### Problem
Answer these questions from the post about the writing shed below:
1. What name does the writer give the shed?
2. What is embroidered on the mask the writer describes?
3. Who thought to call the shed "The Myth Lab"?

### Passage for review
● ● ● ●

Witness The Power Of This Fully Armed And Operational Writing Shed

I call it the “Mystery Box.”

Because it is a box. From which radiates — well, who the fuck knows? It’s me. Sitting in it. Every day. A mask over my head with a question mark embroidered upon it. Hammering out words, stories, characters, ideas, all the expected nonsense. Writers exude mysteries. Questions. Puzzles wrapped in enigmas wrapped in crippling-self-doubt and also, sometimes, ham.

Mmm. Ham.

Point is, now I have a place from which these mysteries emerge.


(Though bonus points go to Michelle Sydney Levy, who actually thought to call it “The Myth Lab,” which I love so much it hurts. But I also know that if I get into the habit of calling it this, eventually the tiny human that is B-Dub will go to school one day and say, “My Daddy goes to work in a Myth Lab” and of course the teacher will hear meth lab — which is part of the joke ha ha ha — and then next thing you know it’s cops and FBI and they don’t find meth but they find all these bodies! Wait I didn’t say “bodies.”)

● ● ● ●

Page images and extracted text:

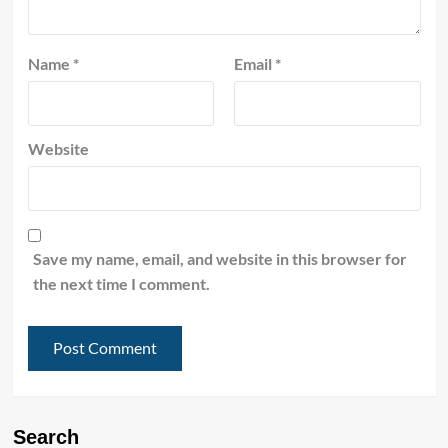
Name
*
Email
*
Website
Save my name, email, and website in this browser for
the next time I comment.
Search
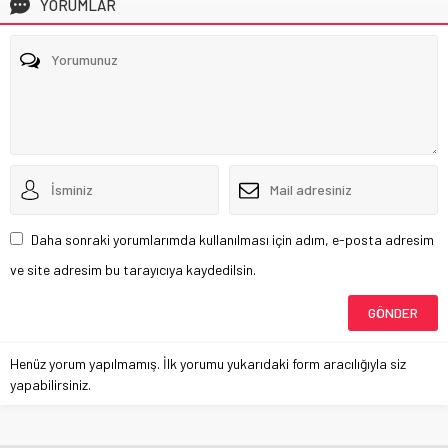
YORUMLAR
Daha sonraki yorumlarımda kullanılması için adım, e-posta adresim
ve site adresim bu tarayıcıya kaydedilsin.
Henüz yorum yapılmamış. İlk yorumu yukarıdaki form aracılığıyla siz
yapabilirsiniz.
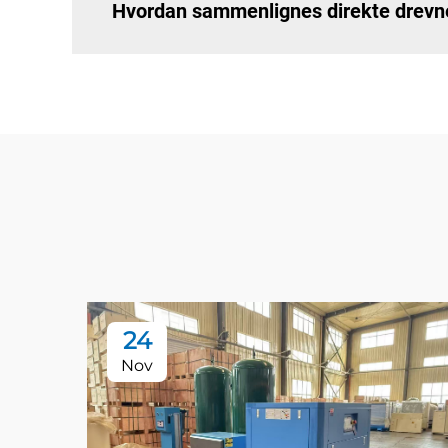
Hvordan sammenlignes direkte drevn
24
Nov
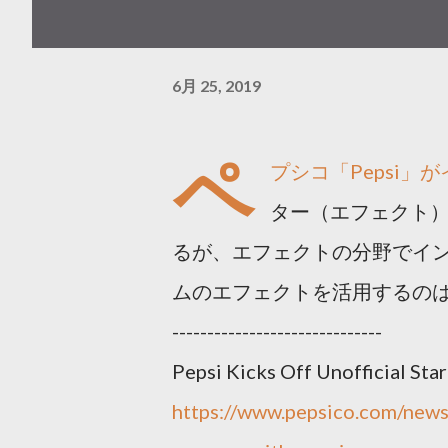
6月 25, 2019
ペ
プシコ「Pepsi
ター（エフェクト
るが、エフェクトの分野でイ
ムのエフェクトを活用するの
------------------------------
Pepsi Kicks Off Unofficial St
https://www.pepsico.com/news/p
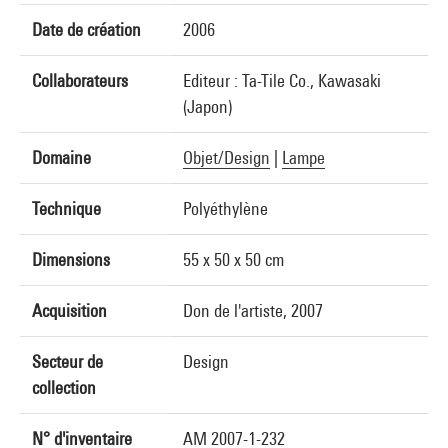
Date de création
2006
Collaborateurs
Editeur : Ta-Tile Co., Kawasaki
(Japon)
Domaine
Objet/Design
|
Lampe
Technique
Polyéthylène
Dimensions
55 x 50 x 50 cm
Acquisition
Don de l'artiste, 2007
Secteur de
Design
collection
N° d'inventaire
AM 2007-1-232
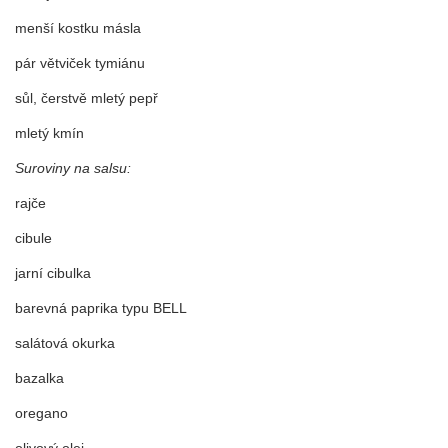
menší kostku másla
pár větviček tymiánu
sůl, čerstvě mletý pepř
mletý kmín
Suroviny na salsu:
rajče
cibule
jarní cibulka
barevná paprika typu BELL
salátová okurka
bazalka
oregano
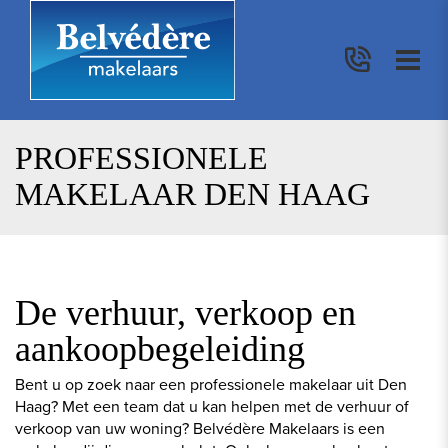
PROFESSIONELE
MAKELAAR DEN HAAG
De verhuur, verkoop en
aankoopbegeleiding
Bent u op zoek naar een professionele makelaar uit Den
Haag? Met een team dat u kan helpen met de verhuur of
verkoop van uw woning? Belvédère Makelaars is een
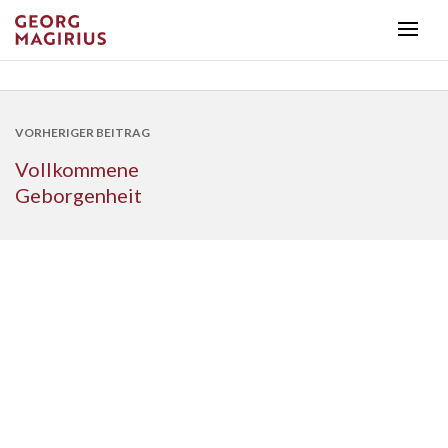
VORHERIGER BEITRAG
Vollkommene
Geborgenheit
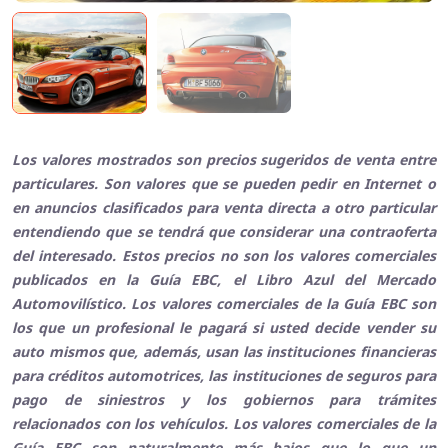
Los valores mostrados son precios sugeridos de venta entre
particulares. Son valores que se pueden pedir en Internet o
en anuncios clasificados para venta directa a otro particular
entendiendo que se tendrá que considerar una contraoferta
del interesado. Estos precios no son los valores comerciales
publicados en la Guía EBC, el Libro Azul del Mercado
Automovilístico. Los valores comerciales de la Guía EBC son
los que un profesional le pagará si usted decide vender su
auto mismos que, además, usan las instituciones financieras
para créditos automotrices, las instituciones de seguros para
pago de siniestros y los gobiernos para trámites
relacionados con los vehículos. Los valores comerciales de la
Guía EBC son naturalmente más bajos que lo que un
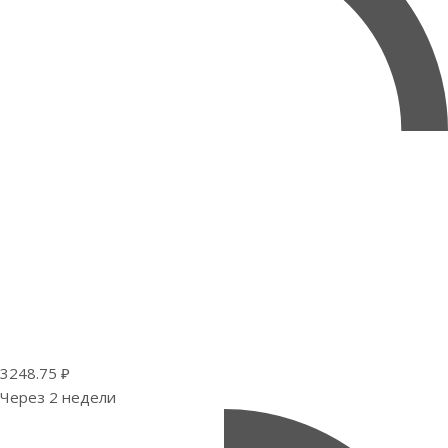
3248.75 ₽
Через 2 недели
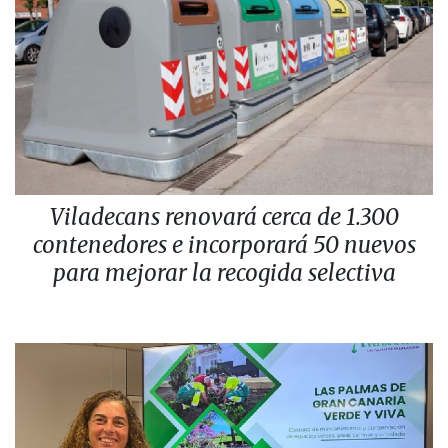
Viladecans renovará cerca de 1.300
contenedores e incorporará 50 nuevos
para mejorar la recogida selectiva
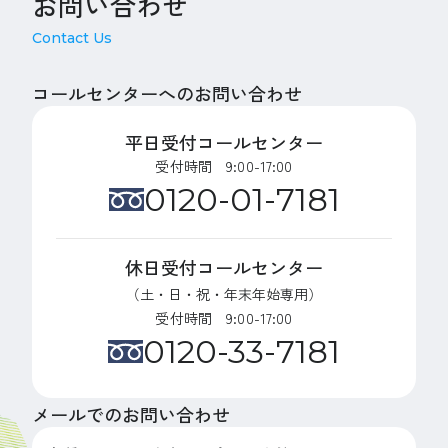
お問い合わせ
Contact Us
コールセンターへのお問い合わせ
平日受付コールセンター
受付時間 9:00-17:00
0120-01-7181
休日受付コールセンター
（土・日・祝・年末年始専用）
受付時間 9:00-17:00
0120-33-7181
メールでのお問い合わせ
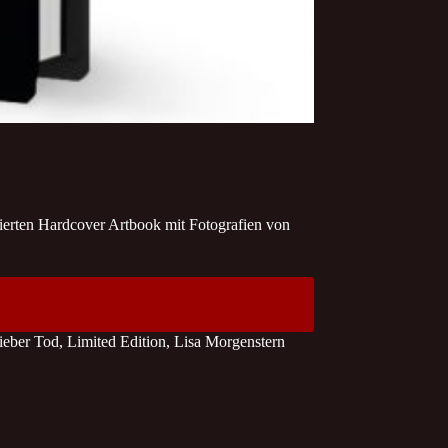
rten Hardcover Artbook mit Fotografien von
ieber Tod
,
Limited Edition
,
Lisa Morgenstern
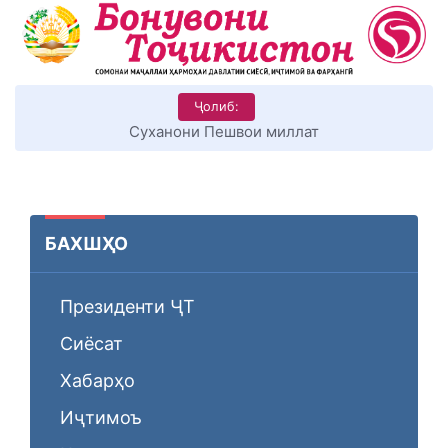
Ҷолиб:
КИТОБХОНИРО ДАР ХУД ТАШАККУЛ ДИҲЕМ
БАХШҲО
Президенти ҶТ
Сиёсат
Хабарҳо
Иҷтимоъ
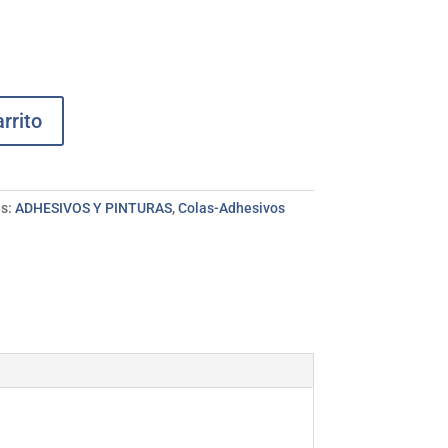
rrito
as:
ADHESIVOS Y PINTURAS
,
Colas-Adhesivos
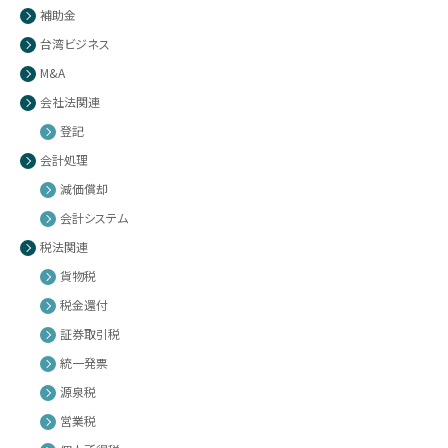
補助金
台湾ビジネス
M&A
会社法関連
登記
会計処理
減価償却
会計システム
税法関連
貨物税
税金還付
証券取引税
統一発票
源泉税
営業税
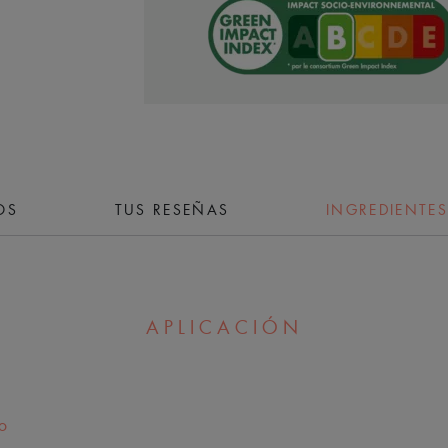
Beneficios
• EFECTO REAFIRMANTE inmediato grac
hialurónico (1,5 %)
• REDENSIFICA la piel después de só
• CORRIGE las arrugas en tan sólo 2
OS
TUS RESEÑAS
INGREDIENTES
**% de satisfacción, 128 usuarios.
TEXTURA
APLICACIÓN
o
*Prueba in-vitro, gracias a la niacinamida.
**Autoevaluación, 128 usuarios.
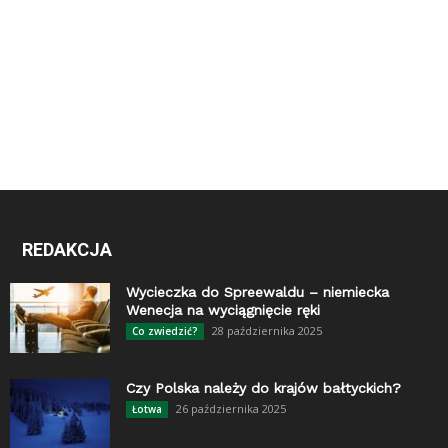
REDAKCJA
Wycieczka do Spreewaldu – niemiecka
Wenecja na wyciągnięcie ręki
28 października 2025
Co zwiedzić?
Czy Polska należy do krajów bałtyckich?
26 października 2025
Łotwa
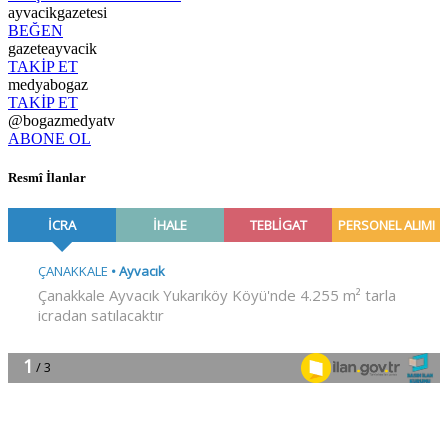
ayvacikgazetesi
BEĞEN
gazeteayvacik
TAKİP ET
medyabogaz
TAKİP ET
@bogazmedyatv
ABONE OL
Resmî İlanlar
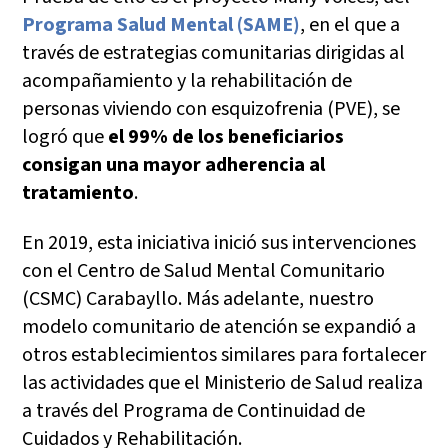
Programa Salud Mental (SAME)
, en el que a
través de estrategias comunitarias dirigidas al
acompañamiento y la rehabilitación de
personas viviendo con esquizofrenia (PVE), se
logró que
el 99% de los beneficiarios
consigan una mayor adherencia al
tratamiento
.
En 2019, esta iniciativa inició sus intervenciones
con el Centro de Salud Mental Comunitario
(CSMC) Carabayllo. Más adelante, nuestro
modelo comunitario de atención se expandió a
otros establecimientos similares para fortalecer
las actividades que el Ministerio de Salud realiza
a través del Programa de Continuidad de
Cuidados y Rehabilitación.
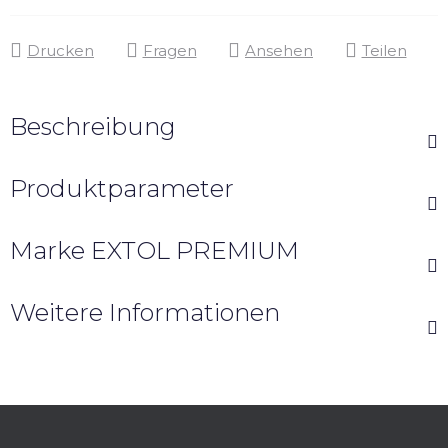
Drucken
Fragen
Ansehen
Teilen
Beschreibung
Produktparameter
Marke
EXTOL PREMIUM
Weitere Informationen
F
u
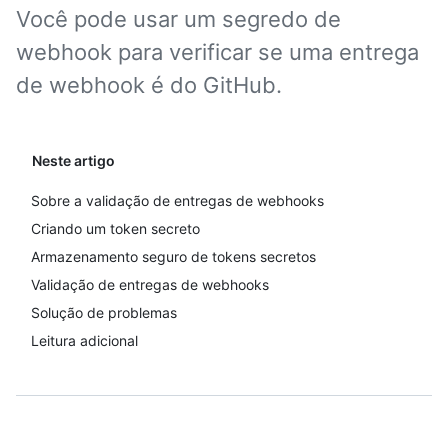
Você pode usar um segredo de
webhook para verificar se uma entrega
de webhook é do GitHub.
Neste artigo
Sobre a validação de entregas de webhooks
Criando um token secreto
Armazenamento seguro de tokens secretos
Validação de entregas de webhooks
Solução de problemas
Leitura adicional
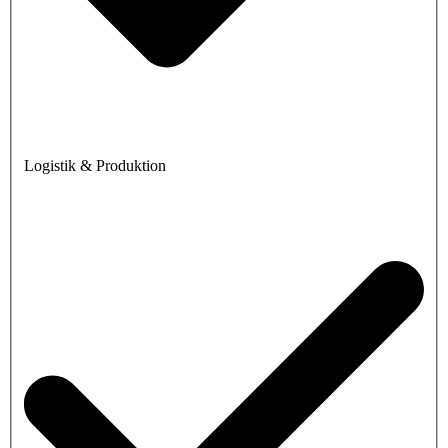
Logistik & Produktion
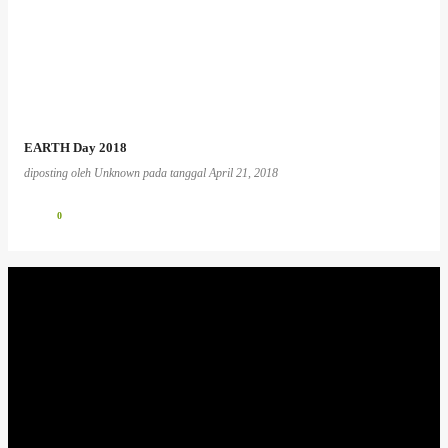
EARTH Day 2018
diposting oleh
Unknown
pada tanggal
April 21, 2018
0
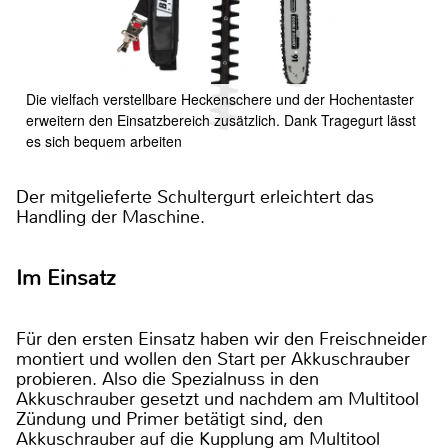
Die vielfach verstellbare Heckenschere und der Hochentaster
erweitern den Einsatzbereich zusätzlich. Dank Tragegurt lässt
es sich bequem arbeiten
Der mitgelieferte Schultergurt erleichtert das
Handling der Maschine.
Im Einsatz
Für den ersten Einsatz haben wir den Freischneider
montiert und wollen den Start per Akkuschrauber
probieren. Also die Spezialnuss in den
Akkuschrauber gesetzt und nachdem am Multitool
Zündung und Primer betätigt sind, den
Akkuschrauber auf die Kupplung am Multitool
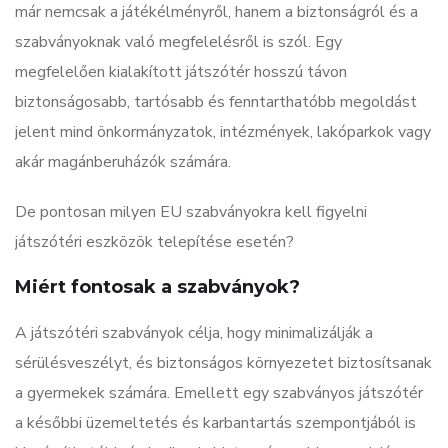
már nemcsak a játékélményről, hanem a biztonságról és a
szabványoknak való megfelelésről is szól. Egy
megfelelően kialakított játszótér hosszú távon
biztonságosabb, tartósabb és fenntarthatóbb megoldást
jelent mind önkormányzatok, intézmények, lakóparkok vagy
akár magánberuházók számára.
De pontosan milyen EU szabványokra kell figyelni
játszótéri eszközök telepítése esetén?
Miért fontosak a szabványok?
A játszótéri szabványok célja, hogy minimalizálják a
sérülésveszélyt, és biztonságos környezetet biztosítsanak
a gyermekek számára. Emellett egy szabványos játszótér
a későbbi üzemeltetés és karbantartás szempontjából is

● ● ● ●

### Task output
1. The "Mystery Box."
2. A question mark.
3. Michelle Sydney Levy.